::: Task input :::

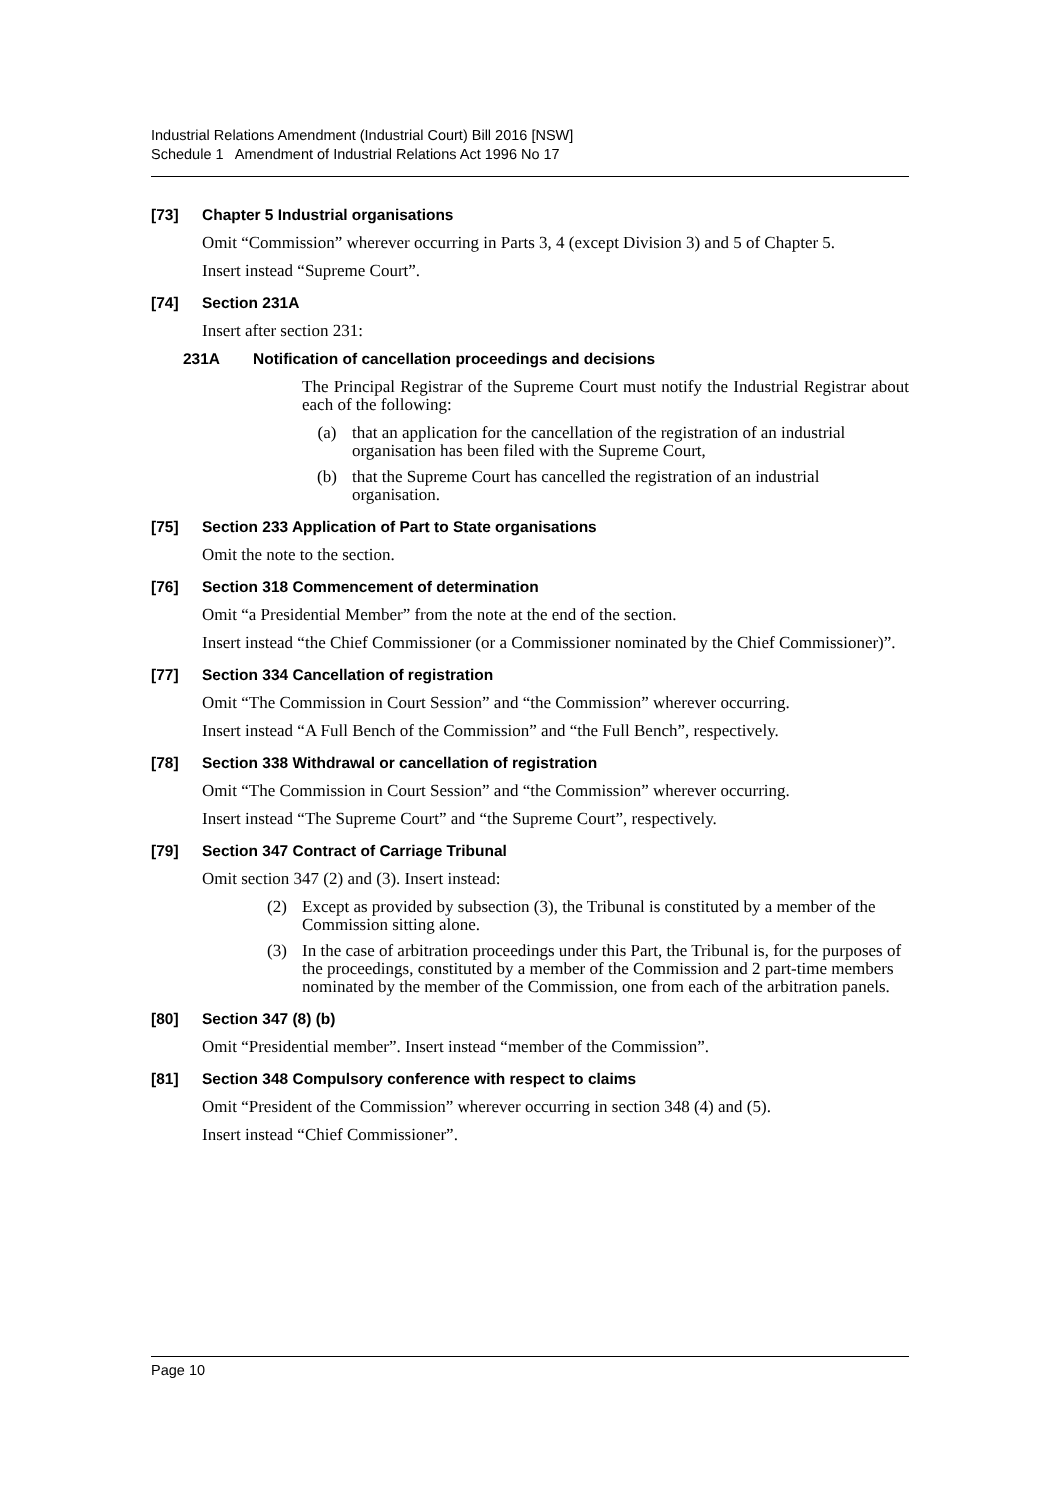Industrial Relations Amendment (Industrial Court) Bill 2016 [NSW]
Schedule 1 Amendment of Industrial Relations Act 1996 No 17
[73] Chapter 5 Industrial organisations
Omit “Commission” wherever occurring in Parts 3, 4 (except Division 3) and 5 of Chapter 5.
Insert instead “Supreme Court”.
[74] Section 231A
Insert after section 231:
231A Notification of cancellation proceedings and decisions
The Principal Registrar of the Supreme Court must notify the Industrial Registrar about each of the following:
(a) that an application for the cancellation of the registration of an industrial organisation has been filed with the Supreme Court,
(b) that the Supreme Court has cancelled the registration of an industrial organisation.
[75] Section 233 Application of Part to State organisations
Omit the note to the section.
[76] Section 318 Commencement of determination
Omit “a Presidential Member” from the note at the end of the section.
Insert instead “the Chief Commissioner (or a Commissioner nominated by the Chief Commissioner)”.
[77] Section 334 Cancellation of registration
Omit “The Commission in Court Session” and “the Commission” wherever occurring.
Insert instead “A Full Bench of the Commission” and “the Full Bench”, respectively.
[78] Section 338 Withdrawal or cancellation of registration
Omit “The Commission in Court Session” and “the Commission” wherever occurring.
Insert instead “The Supreme Court” and “the Supreme Court”, respectively.
[79] Section 347 Contract of Carriage Tribunal
Omit section 347 (2) and (3). Insert instead:
(2) Except as provided by subsection (3), the Tribunal is constituted by a member of the Commission sitting alone.
(3) In the case of arbitration proceedings under this Part, the Tribunal is, for the purposes of the proceedings, constituted by a member of the Commission and 2 part-time members nominated by the member of the Commission, one from each of the arbitration panels.
[80] Section 347 (8) (b)
Omit “Presidential member”. Insert instead “member of the Commission”.
[81] Section 348 Compulsory conference with respect to claims
Omit “President of the Commission” wherever occurring in section 348 (4) and (5).
Insert instead “Chief Commissioner”.
Page 10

:::

• [Required action]:
Using the data above, reproduce exactly the lines between those holding "Insert after section" and "(2) Except as", inclusive, and no others.

• [Result of this task]:
Insert after section 231:
231A Notification of cancellation proceedings and decisions
The Principal Registrar of the Supreme Court must notify the Industrial Registrar about each of the following:
(a) that an application for the cancellation of the registration of an industrial organisation has been filed with the Supreme Court,
(b) that the Supreme Court has cancelled the registration of an industrial organisation.
[75] Section 233 Application of Part to State organisations
Omit the note to the section.
[76] Section 318 Commencement of determination
Omit “a Presidential Member” from the note at the end of the section.
Insert instead “the Chief Commissioner (or a Commissioner nominated by the Chief Commissioner)”.
[77] Section 334 Cancellation of registration
Omit “The Commission in Court Session” and “the Commission” wherever occurring.
Insert instead “A Full Bench of the Commission” and “the Full Bench”, respectively.
[78] Section 338 Withdrawal or cancellation of registration
Omit “The Commission in Court Session” and “the Commission” wherever occurring.
Insert instead “The Supreme Court” and “the Supreme Court”, respectively.
[79] Section 347 Contract of Carriage Tribunal
Omit section 347 (2) and (3). Insert instead:
(2) Except as provided by subsection (3), the Tribunal is constituted by a member of the Commission sitting alone.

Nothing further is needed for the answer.